Le sélectionneur normal

Sur le papier, c’est un exploit : l’Autriche a terminé largement en tête de son groupe de qualifications devant la Russie et la Suède tout en ne perdant aucune rencontre (9 victoires, un nul). Les statistiques sont parlantes et la troupe de Marcel Koller n’a encaissé que cinq buts, portée par une ligne défensive intouchable emmenée par le champion d’Angleterre Christian Fuchs, le prometteur Dragović (25 ans et déjà six titres de champion sur le CV) et le latéral droit de Stuttgart Florian Klein. En interne, on peut parler d’une révolution pour un pays qui est passé en cinq ans de la 77e à la 10e place du classement FIFA. Car si Marcel Koller est devenu un roi prolongé jusqu’à fin 2017 par sa Fédération, c’est pour magnifier un profond ménage : le Suisse a tout simplement imposé son système, ses idées, et ce, jusque dans les équipes de jeunes autrichiennes qui ont calqué son système de jeu en 4-2-3-1 modulable en 4-3-3 à la récupération. Voilà ce qu’il expliquait il y a quelques semaines au quotidien Le Matin : « Il est clair que le public adore cette équation (trois points à chaque match = bon entraîneur), surtout quand les succès sont absents. Tout le monde a alors le sentiment qu’il a son mot à dire : mauvaise tactique, changement trop retardé. Et on connaît les conséquences, qui se développent autour de la table du bistrot : on doit être beaucoup plus exigeant avec les joueurs à l’entraînement, on n’a qu’à leur supprimer leur jour de congé. »

Aujourd’hui, il l’affirme : il n’écoute plus ce qui se raconte et il avance. Et il ne masque rien, passant plusieurs heures par semaine à répondre aux supporters via ses comptes Facebook et Twitter. Marcel Koller est comme ça. Il s’ouvre, ne se cache pas et avance par la pédagogie tout en acceptant de se remettre en cause. Après l’échec d’une qualification à la Coupe du monde 2014, le Suisse avait alors expliqué vouloir accentuer l’exigence en défense – « nous voulons être actif et non être toujours dans l’attente » – et apposer définitivement sa philosophie – « nous voulons développer notre identité. Devant, on va chercher l’attaque rapide, les échanges fréquents et le gegenpressing. » Ce qu’il a réussi à installer autour de la génération dorée demi-finaliste de la Coupe du monde U20 en 2007 (Harnik, Junuzović, Suttner, Prödl) et des cadres expérimentés que sont Alaba, Arnautović et Marc Janko (16 buts en 20 matchs de championnat cette saison avec le FC Bâle). Koller : « Un bon entraîneur ne doit pas juste traiter ses joueurs avec froideur, non.
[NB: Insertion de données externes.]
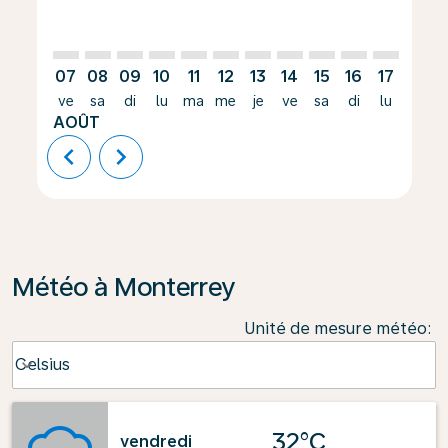
07
08
09
10
11
12
13
14
15
16
17
18
ve
sa
di
lu
ma
me
je
ve
sa
di
lu
ma
AOÛT
chevron_left
chevron_right
Météo à Monterrey
Unité de mesure météo
:
Weather unit option Celsius Selected
Celsius
keyboard_arrow_down
32°C
vendredi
Un bon entraîneur doit aussi avoir des capacités psychologiques développées. Et il doit rester flexible. »

« Tu peux tout donner et tout perdre au final »
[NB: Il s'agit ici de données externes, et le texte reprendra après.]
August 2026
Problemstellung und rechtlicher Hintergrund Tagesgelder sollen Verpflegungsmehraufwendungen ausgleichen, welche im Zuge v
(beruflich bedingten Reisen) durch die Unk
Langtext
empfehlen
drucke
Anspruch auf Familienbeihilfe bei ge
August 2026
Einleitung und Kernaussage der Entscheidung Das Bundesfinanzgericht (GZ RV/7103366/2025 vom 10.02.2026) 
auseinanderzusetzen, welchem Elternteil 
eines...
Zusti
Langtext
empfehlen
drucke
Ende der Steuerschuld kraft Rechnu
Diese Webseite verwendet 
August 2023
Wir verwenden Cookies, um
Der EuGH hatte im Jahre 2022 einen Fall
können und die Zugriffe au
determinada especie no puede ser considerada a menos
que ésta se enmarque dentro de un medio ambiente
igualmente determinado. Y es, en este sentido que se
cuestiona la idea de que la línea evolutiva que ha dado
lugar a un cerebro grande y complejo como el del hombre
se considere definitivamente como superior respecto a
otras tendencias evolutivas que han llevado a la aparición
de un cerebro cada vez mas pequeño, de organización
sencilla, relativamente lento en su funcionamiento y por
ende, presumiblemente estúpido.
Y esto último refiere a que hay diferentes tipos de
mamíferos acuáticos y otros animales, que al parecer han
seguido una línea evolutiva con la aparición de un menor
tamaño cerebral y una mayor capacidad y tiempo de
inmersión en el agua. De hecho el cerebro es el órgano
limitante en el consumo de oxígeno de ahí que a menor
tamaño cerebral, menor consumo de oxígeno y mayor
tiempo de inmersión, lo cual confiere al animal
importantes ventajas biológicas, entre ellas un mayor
Reste qu’au-delà des résultats, il y a surtout l’homme Marcel Koller, un adepte de la vieille école, apôtre du tableau en papier et bâtisseur affiché. Un entraîneur qui a surtout fait taire toutes les critiques qui l’entouraient à son arrivée à Vienne. L’Euro 2016 est pour l’Autriche la concrétisation d’une nouvelle ère, à l’image de ce qu’il s’est passé en Pologne, et doit servir de « première étape pour grandir dans un grand tournoi » . Avant la compétition, Koller avait expliqué avoir visionné plus de soixante rencontres différentes de ses adversaires du premier tour (Hongrie, Islande, Portugal), mais avait aussi affiché son caractère prévenant : « Dans ce type de compétition, si vous êtes malchanceux, vous pouvez être éliminés rapidement. Tu peux tout donner et perdre au final, c’est le problème avec le foot. » C’est ce qu’il s’est passé lors du premier match contre la Hongrie (0-2) à l’issue duquel David Alaba a demandé à ses coéquipiers « d’oublier ce qu’il s’est passé » , alors que Marcel Koller a appelé ses joueurs à « se relâcher » . C’est la prochaine mission de cette équipe entourée de promesses. L’avenir est aussi à ce prix.